La detención de Iván Name y Andrés Calle, expresidentes del Senado y la Cámara, es mucho más que un escándalo de corrupción. Es una puerta abierta a la verdad incómoda sobre cómo se sostiene el poder en Colombia: a través de la compra deliberada de voluntades.
Ambos están acusados de haber recibido millonarios sobornos provenientes del entramado de corrupción de la UNGRD, con dinero desviado de contratos inflados, como el de los carrotanques para La Guajira. Pero esta no es una historia más de corrupción técnica: es un plan político con objetivos muy claros.
Los pagos, según la investigación, tenían como fin asegurar el control del Congreso y aprobar las reformas más ambiciosas del Gobierno, entre ellas la reforma pensional, que hoy es ley. Y ahí surge la verdadera pregunta: ¿quién dio la orden de pagar?
Porque si bien Name y Calle cobraron, alguien más necesitaba que cobraran.
Alguien que necesitaba sus votos. Sus presidencias. Su poder legislativo.
No fueron simples negocios personales: fueron decisiones de alto nivel con fines estratégicos.
La Ley 2381 de 2024, que reformó el sistema pensional, no se aprobó en un vacío. Fue impulsada, negociada y empujada por un Congreso que hoy sabemos estaba contaminado por la corrupción. ¿Qué legitimidad puede tener una reforma nacida de votos manchados por sobornos?
Pero la Fiscalía, hasta ahora, solo ha apuntado a quienes recibieron. El país sigue sin conocer quién autorizó los pagos, quién diseñó el operativo político, quién estaba dispuesto a todo para ganar gobernabilidad.

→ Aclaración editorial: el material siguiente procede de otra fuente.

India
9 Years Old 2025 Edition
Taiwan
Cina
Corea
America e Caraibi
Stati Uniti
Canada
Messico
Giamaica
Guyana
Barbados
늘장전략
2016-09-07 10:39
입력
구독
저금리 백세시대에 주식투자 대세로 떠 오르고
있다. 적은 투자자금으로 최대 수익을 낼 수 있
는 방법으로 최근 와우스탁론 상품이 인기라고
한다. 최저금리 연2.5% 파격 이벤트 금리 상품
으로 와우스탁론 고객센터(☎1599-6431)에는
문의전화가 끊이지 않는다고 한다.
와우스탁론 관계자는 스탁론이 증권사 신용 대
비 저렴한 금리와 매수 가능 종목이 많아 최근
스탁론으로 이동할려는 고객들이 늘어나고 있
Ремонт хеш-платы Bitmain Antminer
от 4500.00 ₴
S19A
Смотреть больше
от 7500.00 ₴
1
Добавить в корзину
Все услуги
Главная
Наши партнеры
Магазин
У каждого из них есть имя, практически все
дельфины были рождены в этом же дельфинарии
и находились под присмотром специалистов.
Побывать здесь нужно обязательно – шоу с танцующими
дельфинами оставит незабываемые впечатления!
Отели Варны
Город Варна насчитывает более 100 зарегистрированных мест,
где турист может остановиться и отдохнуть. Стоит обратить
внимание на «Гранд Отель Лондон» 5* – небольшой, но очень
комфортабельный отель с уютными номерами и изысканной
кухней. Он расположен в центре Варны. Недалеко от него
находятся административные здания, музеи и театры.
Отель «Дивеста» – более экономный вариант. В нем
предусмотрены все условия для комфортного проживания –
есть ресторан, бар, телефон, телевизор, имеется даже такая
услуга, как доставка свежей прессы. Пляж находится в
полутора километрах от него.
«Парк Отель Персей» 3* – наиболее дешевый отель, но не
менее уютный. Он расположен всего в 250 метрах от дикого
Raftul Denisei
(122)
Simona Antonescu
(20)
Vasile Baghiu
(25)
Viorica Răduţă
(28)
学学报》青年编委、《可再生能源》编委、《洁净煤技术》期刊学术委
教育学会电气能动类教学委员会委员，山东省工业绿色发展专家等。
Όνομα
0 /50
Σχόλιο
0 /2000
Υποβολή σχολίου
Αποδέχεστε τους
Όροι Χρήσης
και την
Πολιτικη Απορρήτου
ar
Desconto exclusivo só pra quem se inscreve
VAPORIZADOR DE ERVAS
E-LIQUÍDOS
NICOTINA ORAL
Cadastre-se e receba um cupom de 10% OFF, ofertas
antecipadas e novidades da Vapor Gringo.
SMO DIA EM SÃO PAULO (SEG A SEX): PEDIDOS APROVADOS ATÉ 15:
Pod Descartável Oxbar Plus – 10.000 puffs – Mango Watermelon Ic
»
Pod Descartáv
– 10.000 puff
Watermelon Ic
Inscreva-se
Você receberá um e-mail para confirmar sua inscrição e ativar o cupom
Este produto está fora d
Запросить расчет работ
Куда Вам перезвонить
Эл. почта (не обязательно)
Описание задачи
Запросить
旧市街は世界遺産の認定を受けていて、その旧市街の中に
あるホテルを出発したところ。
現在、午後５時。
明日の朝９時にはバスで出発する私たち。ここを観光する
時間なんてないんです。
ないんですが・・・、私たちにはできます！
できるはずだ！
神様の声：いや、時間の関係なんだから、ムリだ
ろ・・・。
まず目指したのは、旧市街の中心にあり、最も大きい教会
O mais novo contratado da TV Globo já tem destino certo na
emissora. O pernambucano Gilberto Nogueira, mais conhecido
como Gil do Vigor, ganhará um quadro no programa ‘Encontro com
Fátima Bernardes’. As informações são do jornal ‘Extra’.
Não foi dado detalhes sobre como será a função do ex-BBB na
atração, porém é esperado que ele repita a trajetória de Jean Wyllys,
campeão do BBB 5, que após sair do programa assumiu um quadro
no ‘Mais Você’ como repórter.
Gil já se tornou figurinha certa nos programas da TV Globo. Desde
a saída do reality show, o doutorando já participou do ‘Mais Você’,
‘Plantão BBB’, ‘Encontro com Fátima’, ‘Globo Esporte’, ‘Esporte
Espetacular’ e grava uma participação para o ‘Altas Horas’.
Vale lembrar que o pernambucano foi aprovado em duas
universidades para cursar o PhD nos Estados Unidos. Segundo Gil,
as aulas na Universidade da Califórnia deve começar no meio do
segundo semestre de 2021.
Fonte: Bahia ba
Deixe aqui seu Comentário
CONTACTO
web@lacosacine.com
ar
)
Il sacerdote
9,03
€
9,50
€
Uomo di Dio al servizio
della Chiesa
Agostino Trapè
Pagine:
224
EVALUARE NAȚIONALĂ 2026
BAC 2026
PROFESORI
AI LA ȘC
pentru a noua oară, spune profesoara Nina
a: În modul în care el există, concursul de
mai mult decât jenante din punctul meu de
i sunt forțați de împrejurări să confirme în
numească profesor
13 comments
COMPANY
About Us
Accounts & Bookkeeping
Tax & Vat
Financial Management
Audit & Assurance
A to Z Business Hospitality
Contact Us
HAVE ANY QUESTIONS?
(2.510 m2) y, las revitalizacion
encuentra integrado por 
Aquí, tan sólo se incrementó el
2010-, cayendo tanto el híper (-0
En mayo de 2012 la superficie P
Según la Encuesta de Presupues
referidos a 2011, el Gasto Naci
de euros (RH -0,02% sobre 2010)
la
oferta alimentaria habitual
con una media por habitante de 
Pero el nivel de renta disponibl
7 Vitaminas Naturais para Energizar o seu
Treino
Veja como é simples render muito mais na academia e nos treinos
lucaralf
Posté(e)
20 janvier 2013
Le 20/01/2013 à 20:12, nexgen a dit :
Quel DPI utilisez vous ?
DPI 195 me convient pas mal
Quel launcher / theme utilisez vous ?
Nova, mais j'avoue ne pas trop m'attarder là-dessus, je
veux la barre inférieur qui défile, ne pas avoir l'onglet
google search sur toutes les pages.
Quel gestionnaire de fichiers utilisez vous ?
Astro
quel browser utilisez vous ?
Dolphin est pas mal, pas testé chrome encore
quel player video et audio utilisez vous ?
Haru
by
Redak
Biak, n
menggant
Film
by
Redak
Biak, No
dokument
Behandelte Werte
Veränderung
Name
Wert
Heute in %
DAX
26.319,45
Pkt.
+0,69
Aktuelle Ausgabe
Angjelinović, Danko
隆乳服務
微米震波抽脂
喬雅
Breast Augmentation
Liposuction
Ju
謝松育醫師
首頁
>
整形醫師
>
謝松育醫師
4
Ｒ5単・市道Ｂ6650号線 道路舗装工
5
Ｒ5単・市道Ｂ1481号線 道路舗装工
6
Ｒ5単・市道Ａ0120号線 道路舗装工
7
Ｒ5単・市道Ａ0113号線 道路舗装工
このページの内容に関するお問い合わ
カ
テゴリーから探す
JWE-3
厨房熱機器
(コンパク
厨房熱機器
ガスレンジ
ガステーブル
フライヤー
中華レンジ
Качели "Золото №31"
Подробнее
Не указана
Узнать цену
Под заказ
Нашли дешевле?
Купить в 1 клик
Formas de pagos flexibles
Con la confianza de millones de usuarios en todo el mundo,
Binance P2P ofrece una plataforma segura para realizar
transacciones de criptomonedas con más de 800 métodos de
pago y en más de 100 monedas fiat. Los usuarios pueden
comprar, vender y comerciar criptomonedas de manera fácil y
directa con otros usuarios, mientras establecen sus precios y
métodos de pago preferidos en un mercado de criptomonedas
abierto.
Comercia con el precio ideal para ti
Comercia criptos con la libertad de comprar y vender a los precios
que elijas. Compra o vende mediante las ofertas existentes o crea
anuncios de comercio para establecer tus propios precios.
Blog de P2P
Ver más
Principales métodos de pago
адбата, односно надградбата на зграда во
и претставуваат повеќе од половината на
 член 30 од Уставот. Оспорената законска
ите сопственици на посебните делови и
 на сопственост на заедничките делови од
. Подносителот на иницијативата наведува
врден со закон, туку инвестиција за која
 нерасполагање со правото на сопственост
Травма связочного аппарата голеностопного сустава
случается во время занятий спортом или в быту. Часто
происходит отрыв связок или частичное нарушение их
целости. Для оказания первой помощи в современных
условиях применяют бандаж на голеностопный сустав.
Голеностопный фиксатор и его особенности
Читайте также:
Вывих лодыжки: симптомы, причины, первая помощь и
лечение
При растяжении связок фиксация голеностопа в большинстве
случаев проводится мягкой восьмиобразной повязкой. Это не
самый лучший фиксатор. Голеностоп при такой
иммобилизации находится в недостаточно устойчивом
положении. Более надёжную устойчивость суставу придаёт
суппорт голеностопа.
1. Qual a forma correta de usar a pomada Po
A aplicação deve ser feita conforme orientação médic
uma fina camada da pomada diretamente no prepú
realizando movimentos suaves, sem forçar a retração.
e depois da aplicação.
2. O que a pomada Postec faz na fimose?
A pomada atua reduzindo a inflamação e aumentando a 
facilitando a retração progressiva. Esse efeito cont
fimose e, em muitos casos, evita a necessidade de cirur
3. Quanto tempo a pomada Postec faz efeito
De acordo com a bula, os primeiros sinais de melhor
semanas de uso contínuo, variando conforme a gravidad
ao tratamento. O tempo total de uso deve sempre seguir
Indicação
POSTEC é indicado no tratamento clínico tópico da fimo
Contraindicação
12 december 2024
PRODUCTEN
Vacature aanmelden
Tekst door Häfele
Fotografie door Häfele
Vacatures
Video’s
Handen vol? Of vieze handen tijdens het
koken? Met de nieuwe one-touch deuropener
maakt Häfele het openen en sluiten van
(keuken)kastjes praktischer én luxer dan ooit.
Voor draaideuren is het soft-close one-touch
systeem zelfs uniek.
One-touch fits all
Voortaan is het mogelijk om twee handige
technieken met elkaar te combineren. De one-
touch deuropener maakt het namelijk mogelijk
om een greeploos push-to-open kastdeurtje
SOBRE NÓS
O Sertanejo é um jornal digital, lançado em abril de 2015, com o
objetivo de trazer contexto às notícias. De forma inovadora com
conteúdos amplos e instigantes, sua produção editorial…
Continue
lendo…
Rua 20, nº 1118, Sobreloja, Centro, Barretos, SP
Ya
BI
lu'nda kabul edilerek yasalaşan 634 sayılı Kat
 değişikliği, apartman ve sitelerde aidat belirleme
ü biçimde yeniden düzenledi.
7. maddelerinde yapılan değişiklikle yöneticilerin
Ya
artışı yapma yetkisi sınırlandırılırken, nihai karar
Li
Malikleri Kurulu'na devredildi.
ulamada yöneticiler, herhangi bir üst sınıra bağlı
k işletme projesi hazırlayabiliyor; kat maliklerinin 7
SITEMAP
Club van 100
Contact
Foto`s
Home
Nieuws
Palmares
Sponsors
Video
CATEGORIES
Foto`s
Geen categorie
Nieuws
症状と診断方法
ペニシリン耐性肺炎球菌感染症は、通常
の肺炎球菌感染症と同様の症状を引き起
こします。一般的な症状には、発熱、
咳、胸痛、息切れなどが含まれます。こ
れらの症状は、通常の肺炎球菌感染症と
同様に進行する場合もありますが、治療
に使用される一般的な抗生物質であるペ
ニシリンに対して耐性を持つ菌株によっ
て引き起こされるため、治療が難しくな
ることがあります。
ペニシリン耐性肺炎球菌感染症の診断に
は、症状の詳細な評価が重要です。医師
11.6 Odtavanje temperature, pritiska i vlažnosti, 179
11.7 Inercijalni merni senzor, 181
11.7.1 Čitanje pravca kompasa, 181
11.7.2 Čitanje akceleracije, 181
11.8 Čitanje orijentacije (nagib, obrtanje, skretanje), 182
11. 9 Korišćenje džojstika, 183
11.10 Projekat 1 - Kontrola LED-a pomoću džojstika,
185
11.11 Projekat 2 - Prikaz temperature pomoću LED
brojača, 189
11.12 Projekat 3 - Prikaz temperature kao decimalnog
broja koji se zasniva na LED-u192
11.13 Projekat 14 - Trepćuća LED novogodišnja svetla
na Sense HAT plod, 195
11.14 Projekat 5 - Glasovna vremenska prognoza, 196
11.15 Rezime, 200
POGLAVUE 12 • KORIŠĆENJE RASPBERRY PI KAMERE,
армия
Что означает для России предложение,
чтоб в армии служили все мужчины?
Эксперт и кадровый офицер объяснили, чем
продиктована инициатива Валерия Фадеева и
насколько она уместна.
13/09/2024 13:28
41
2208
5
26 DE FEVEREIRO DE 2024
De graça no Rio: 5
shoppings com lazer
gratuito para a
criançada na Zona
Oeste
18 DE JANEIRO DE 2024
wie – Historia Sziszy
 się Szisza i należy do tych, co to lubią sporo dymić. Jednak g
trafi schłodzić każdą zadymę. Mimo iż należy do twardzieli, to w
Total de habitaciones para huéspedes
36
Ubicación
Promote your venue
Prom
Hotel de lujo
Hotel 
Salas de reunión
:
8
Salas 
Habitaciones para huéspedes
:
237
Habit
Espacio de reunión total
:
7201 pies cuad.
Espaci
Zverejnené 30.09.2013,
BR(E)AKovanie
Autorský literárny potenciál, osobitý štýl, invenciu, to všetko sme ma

Y esa omisión no es casual: cuando se empieza a seguir la línea de mando del dinero, se llega al corazón mismo del poder.
¿Hasta dónde está dispuesta la justicia a llegar? ¿Hasta qué oficina? ¿Hasta qué despacho?
En este Radar K lo decimos sin rodeos:
No basta con capturar a los que se vendieron.
Hay que identificar quién los mandó a comprar.
Porque si no tocamos la cúpula, solo estaremos limpiando el barro de la superficie mientras el pantano sigue intacto.